# RECORDS PROVIDED:
──────

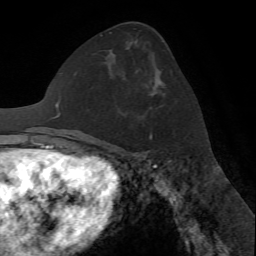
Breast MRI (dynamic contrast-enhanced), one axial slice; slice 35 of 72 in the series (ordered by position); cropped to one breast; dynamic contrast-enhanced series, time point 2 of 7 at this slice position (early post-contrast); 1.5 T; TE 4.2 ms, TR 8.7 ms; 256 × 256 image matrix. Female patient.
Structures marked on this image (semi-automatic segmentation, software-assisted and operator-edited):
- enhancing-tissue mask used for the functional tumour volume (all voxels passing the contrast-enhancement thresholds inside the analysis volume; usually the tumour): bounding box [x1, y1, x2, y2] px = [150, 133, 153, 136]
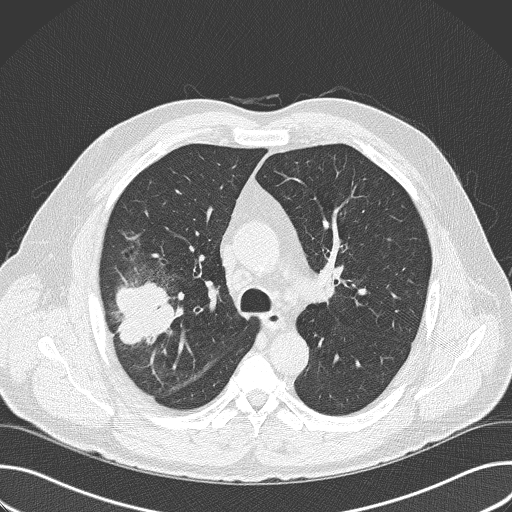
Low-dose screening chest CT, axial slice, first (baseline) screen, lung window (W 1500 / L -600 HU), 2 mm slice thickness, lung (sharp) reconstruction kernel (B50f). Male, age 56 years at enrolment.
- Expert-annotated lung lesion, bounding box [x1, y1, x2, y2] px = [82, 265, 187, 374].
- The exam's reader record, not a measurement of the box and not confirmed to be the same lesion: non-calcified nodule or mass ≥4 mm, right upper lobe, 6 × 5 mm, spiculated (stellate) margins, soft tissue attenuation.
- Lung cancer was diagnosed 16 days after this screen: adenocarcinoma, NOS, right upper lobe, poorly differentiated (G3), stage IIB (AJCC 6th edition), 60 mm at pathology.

──────

With the pictures left out, write out exactly the lines from the line containing "- enhancing-tissue mask" through the last line of the entries above, both ends included, and no others.

- enhancing-tissue mask used for the functional tumour volume (all voxels passing the contrast-enhancement thresholds inside the analysis volume; usually the tumour): bounding box [x1, y1, x2, y2] px = [150, 133, 153, 136]
Low-dose screening chest CT, axial slice, first (baseline) screen, lung window (W 1500 / L -600 HU), 2 mm slice thickness, lung (sharp) reconstruction kernel (B50f). Male, age 56 years at enrolment.
- Expert-annotated lung lesion, bounding box [x1, y1, x2, y2] px = [82, 265, 187, 374].
- The exam's reader record, not a measurement of the box and not confirmed to be the same lesion: non-calcified nodule or mass ≥4 mm, right upper lobe, 6 × 5 mm, spiculated (stellate) margins, soft tissue attenuation.
- Lung cancer was diagnosed 16 days after this screen: adenocarcinoma, NOS, right upper lobe, poorly differentiated (G3), stage IIB (AJCC 6th edition), 60 mm at pathology.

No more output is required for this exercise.